GOAL OF THE EXERCISE:
Copy out each line below exactly as it appears.

EXTRACTED RECORDS:
##########

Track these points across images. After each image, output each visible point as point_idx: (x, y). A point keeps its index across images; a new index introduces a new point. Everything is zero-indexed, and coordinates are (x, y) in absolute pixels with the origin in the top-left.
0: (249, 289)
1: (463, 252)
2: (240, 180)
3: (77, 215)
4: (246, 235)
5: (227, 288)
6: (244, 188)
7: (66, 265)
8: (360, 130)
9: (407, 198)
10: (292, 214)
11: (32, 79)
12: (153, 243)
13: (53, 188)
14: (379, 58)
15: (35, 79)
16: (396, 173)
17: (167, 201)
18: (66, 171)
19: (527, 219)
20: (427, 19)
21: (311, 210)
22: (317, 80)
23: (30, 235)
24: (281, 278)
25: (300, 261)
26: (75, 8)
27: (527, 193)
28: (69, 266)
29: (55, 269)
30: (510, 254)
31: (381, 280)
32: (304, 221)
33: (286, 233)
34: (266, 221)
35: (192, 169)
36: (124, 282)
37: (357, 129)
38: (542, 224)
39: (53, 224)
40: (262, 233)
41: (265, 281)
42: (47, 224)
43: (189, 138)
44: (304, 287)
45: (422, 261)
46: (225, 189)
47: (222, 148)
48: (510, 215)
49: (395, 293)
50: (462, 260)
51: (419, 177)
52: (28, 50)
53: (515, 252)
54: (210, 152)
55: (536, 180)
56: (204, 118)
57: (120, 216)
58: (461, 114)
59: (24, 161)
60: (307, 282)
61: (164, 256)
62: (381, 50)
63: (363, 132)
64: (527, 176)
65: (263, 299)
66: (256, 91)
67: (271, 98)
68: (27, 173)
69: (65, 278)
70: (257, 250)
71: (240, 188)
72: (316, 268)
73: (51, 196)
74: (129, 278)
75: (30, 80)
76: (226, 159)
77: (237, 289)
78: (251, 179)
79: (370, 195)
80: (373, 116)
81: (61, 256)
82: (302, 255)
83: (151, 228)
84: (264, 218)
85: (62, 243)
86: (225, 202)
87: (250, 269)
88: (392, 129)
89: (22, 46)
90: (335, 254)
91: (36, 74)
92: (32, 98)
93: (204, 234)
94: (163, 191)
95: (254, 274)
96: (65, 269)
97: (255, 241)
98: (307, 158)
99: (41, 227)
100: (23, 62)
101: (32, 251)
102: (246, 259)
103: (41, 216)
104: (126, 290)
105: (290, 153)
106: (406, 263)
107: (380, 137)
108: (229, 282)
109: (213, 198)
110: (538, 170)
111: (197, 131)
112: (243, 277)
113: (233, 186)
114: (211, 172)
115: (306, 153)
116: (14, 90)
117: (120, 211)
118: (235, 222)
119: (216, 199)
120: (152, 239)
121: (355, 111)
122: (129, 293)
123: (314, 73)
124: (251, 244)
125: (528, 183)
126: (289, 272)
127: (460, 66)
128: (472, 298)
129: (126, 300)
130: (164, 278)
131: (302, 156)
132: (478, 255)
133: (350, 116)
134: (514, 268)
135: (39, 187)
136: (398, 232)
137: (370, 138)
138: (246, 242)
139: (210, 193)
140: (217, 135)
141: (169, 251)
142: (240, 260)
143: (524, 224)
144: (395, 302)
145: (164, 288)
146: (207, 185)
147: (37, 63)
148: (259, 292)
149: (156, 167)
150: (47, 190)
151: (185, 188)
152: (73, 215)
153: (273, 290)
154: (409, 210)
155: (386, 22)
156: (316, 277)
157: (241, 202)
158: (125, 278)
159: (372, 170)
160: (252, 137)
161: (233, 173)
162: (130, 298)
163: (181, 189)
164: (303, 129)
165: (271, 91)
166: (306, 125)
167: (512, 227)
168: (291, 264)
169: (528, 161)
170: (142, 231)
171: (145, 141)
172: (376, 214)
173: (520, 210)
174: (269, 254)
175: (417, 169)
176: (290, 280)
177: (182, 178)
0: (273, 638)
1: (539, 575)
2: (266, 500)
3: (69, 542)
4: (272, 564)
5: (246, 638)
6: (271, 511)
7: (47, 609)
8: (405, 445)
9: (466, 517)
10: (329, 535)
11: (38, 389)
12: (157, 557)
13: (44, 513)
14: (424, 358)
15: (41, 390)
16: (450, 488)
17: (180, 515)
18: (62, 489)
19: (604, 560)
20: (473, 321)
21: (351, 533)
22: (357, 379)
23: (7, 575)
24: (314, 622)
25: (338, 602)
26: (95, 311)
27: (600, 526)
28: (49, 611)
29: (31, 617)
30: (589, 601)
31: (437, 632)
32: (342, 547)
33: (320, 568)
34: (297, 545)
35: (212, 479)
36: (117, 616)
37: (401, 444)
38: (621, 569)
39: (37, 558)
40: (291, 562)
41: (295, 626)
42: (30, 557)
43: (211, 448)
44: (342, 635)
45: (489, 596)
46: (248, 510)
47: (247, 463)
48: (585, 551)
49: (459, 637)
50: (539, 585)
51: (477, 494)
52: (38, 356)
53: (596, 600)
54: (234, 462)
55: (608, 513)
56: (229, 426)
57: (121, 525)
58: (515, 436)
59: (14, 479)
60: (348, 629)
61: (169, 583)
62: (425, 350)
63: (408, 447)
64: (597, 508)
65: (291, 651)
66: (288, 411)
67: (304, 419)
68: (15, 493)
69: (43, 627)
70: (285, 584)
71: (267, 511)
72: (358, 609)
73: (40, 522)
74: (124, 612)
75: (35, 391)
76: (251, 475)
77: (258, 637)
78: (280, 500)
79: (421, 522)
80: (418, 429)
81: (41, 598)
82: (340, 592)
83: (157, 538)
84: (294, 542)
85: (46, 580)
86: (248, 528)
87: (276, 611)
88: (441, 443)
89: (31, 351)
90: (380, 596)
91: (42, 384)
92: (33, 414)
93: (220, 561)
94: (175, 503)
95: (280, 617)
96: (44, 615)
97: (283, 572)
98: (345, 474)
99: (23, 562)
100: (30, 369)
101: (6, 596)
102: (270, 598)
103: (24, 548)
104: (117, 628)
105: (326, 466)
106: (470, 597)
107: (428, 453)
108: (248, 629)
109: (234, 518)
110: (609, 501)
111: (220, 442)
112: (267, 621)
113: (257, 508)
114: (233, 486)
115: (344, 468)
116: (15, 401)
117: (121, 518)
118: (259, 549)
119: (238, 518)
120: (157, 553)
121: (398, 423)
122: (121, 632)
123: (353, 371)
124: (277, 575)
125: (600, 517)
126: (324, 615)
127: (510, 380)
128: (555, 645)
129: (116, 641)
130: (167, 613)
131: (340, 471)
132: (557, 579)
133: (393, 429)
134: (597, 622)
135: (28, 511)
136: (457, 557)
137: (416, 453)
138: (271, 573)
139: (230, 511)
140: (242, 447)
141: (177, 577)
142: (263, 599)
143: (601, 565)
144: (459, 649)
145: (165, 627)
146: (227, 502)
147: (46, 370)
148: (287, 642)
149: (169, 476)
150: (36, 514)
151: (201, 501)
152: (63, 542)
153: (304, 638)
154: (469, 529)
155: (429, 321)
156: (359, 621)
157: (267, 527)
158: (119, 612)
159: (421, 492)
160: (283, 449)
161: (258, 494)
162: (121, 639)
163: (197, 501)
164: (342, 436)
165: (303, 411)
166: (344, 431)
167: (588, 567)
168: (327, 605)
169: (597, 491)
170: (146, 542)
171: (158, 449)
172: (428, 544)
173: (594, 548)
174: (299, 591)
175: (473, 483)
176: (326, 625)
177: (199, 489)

##########

EXPECTED ANSWER:
Track these points across images. After each image, output each visible point as point_idx: (x, y). A point keeps its index across images; a new index introduces a new point. Everything is zero-indexed, and coordinates are (x, y) in absolute pixels with the origin in the top-left.
0: (249, 289)
1: (463, 252)
2: (240, 180)
3: (77, 215)
4: (246, 235)
5: (227, 288)
6: (244, 188)
7: (66, 265)
8: (360, 130)
9: (407, 198)
10: (292, 214)
11: (32, 79)
12: (153, 243)
13: (53, 188)
14: (379, 58)
15: (35, 79)
16: (396, 173)
17: (167, 201)
18: (66, 171)
19: (527, 219)
20: (427, 19)
21: (311, 210)
22: (317, 80)
23: (30, 235)
24: (281, 278)
25: (300, 261)
26: (75, 8)
27: (527, 193)
28: (69, 266)
29: (55, 269)
30: (510, 254)
31: (381, 280)
32: (304, 221)
33: (286, 233)
34: (266, 221)
35: (192, 169)
36: (124, 282)
37: (357, 129)
38: (542, 224)
39: (53, 224)
40: (262, 233)
41: (265, 281)
42: (47, 224)
43: (189, 138)
44: (304, 287)
45: (422, 261)
46: (225, 189)
47: (222, 148)
48: (510, 215)
49: (395, 293)
50: (462, 260)
51: (419, 177)
52: (28, 50)
53: (515, 252)
54: (210, 152)
55: (536, 180)
56: (204, 118)
57: (120, 216)
58: (461, 114)
59: (24, 161)
60: (307, 282)
61: (164, 256)
62: (381, 50)
63: (363, 132)
64: (527, 176)
65: (263, 299)
66: (256, 91)
67: (271, 98)
68: (27, 173)
69: (65, 278)
70: (257, 250)
71: (240, 188)
72: (316, 268)
73: (51, 196)
74: (129, 278)
75: (30, 80)
76: (226, 159)
77: (237, 289)
78: (251, 179)
79: (370, 195)
80: (373, 116)
81: (61, 256)
82: (302, 255)
83: (151, 228)
84: (264, 218)
85: (62, 243)
86: (225, 202)
87: (250, 269)
88: (392, 129)
89: (22, 46)
90: (335, 254)
91: (36, 74)
92: (32, 98)
93: (204, 234)
94: (163, 191)
95: (254, 274)
96: (65, 269)
97: (255, 241)
98: (307, 158)
99: (41, 227)
100: (23, 62)
101: (32, 251)
102: (246, 259)
103: (41, 216)
104: (126, 290)
105: (290, 153)
106: (406, 263)
107: (380, 137)
108: (229, 282)
109: (213, 198)
110: (538, 170)
111: (197, 131)
112: (243, 277)
113: (233, 186)
114: (211, 172)
115: (306, 153)
116: (14, 90)
117: (120, 211)
118: (235, 222)
119: (216, 199)
120: (152, 239)
121: (355, 111)
122: (129, 293)
123: (314, 73)
124: (251, 244)
125: (528, 183)
126: (289, 272)
127: (460, 66)
128: (472, 298)
129: (126, 300)
130: (164, 278)
131: (302, 156)
132: (478, 255)
133: (350, 116)
134: (514, 268)
135: (39, 187)
136: (398, 232)
137: (370, 138)
138: (246, 242)
139: (210, 193)
140: (217, 135)
141: (169, 251)
142: (240, 260)
143: (524, 224)
144: (395, 302)
145: (164, 288)
146: (207, 185)
147: (37, 63)
148: (259, 292)
149: (156, 167)
150: (47, 190)
151: (185, 188)
152: (73, 215)
153: (273, 290)
154: (409, 210)
155: (386, 22)
156: (316, 277)
157: (241, 202)
158: (125, 278)
159: (372, 170)
160: (252, 137)
161: (233, 173)
162: (130, 298)
163: (181, 189)
164: (303, 129)
165: (271, 91)
166: (306, 125)
167: (512, 227)
168: (291, 264)
169: (528, 161)
170: (142, 231)
171: (145, 141)
172: (376, 214)
173: (520, 210)
174: (269, 254)
175: (417, 169)
176: (290, 280)
177: (182, 178)
0: (273, 638)
1: (539, 575)
2: (266, 500)
3: (69, 542)
4: (272, 564)
5: (246, 638)
6: (271, 511)
7: (47, 609)
8: (405, 445)
9: (466, 517)
10: (329, 535)
11: (38, 389)
12: (157, 557)
13: (44, 513)
14: (424, 358)
15: (41, 390)
16: (450, 488)
17: (180, 515)
18: (62, 489)
19: (604, 560)
20: (473, 321)
21: (351, 533)
22: (357, 379)
23: (7, 575)
24: (314, 622)
25: (338, 602)
26: (95, 311)
27: (600, 526)
28: (49, 611)
29: (31, 617)
30: (589, 601)
31: (437, 632)
32: (342, 547)
33: (320, 568)
34: (297, 545)
35: (212, 479)
36: (117, 616)
37: (401, 444)
38: (621, 569)
39: (37, 558)
40: (291, 562)
41: (295, 626)
42: (30, 557)
43: (211, 448)
44: (342, 635)
45: (489, 596)
46: (248, 510)
47: (247, 463)
48: (585, 551)
49: (459, 637)
50: (539, 585)
51: (477, 494)
52: (38, 356)
53: (596, 600)
54: (234, 462)
55: (608, 513)
56: (229, 426)
57: (121, 525)
58: (515, 436)
59: (14, 479)
60: (348, 629)
61: (169, 583)
62: (425, 350)
63: (408, 447)
64: (597, 508)
65: (291, 651)
66: (288, 411)
67: (304, 419)
68: (15, 493)
69: (43, 627)
70: (285, 584)
71: (267, 511)
72: (358, 609)
73: (40, 522)
74: (124, 612)
75: (35, 391)
76: (251, 475)
77: (258, 637)
78: (280, 500)
79: (421, 522)
80: (418, 429)
81: (41, 598)
82: (340, 592)
83: (157, 538)
84: (294, 542)
85: (46, 580)
86: (248, 528)
87: (276, 611)
88: (441, 443)
89: (31, 351)
90: (380, 596)
91: (42, 384)
92: (33, 414)
93: (220, 561)
94: (175, 503)
95: (280, 617)
96: (44, 615)
97: (283, 572)
98: (345, 474)
99: (23, 562)
100: (30, 369)
101: (6, 596)
102: (270, 598)
103: (24, 548)
104: (117, 628)
105: (326, 466)
106: (470, 597)
107: (428, 453)
108: (248, 629)
109: (234, 518)
110: (609, 501)
111: (220, 442)
112: (267, 621)
113: (257, 508)
114: (233, 486)
115: (344, 468)
116: (15, 401)
117: (121, 518)
118: (259, 549)
119: (238, 518)
120: (157, 553)
121: (398, 423)
122: (121, 632)
123: (353, 371)
124: (277, 575)
125: (600, 517)
126: (324, 615)
127: (510, 380)
128: (555, 645)
129: (116, 641)
130: (167, 613)
131: (340, 471)
132: (557, 579)
133: (393, 429)
134: (597, 622)
135: (28, 511)
136: (457, 557)
137: (416, 453)
138: (271, 573)
139: (230, 511)
140: (242, 447)
141: (177, 577)
142: (263, 599)
143: (601, 565)
144: (459, 649)
145: (165, 627)
146: (227, 502)
147: (46, 370)
148: (287, 642)
149: (169, 476)
150: (36, 514)
151: (201, 501)
152: (63, 542)
153: (304, 638)
154: (469, 529)
155: (429, 321)
156: (359, 621)
157: (267, 527)
158: (119, 612)
159: (421, 492)
160: (283, 449)
161: (258, 494)
162: (121, 639)
163: (197, 501)
164: (342, 436)
165: (303, 411)
166: (344, 431)
167: (588, 567)
168: (327, 605)
169: (597, 491)
170: (146, 542)
171: (158, 449)
172: (428, 544)
173: (594, 548)
174: (299, 591)
175: (473, 483)
176: (326, 625)
177: (199, 489)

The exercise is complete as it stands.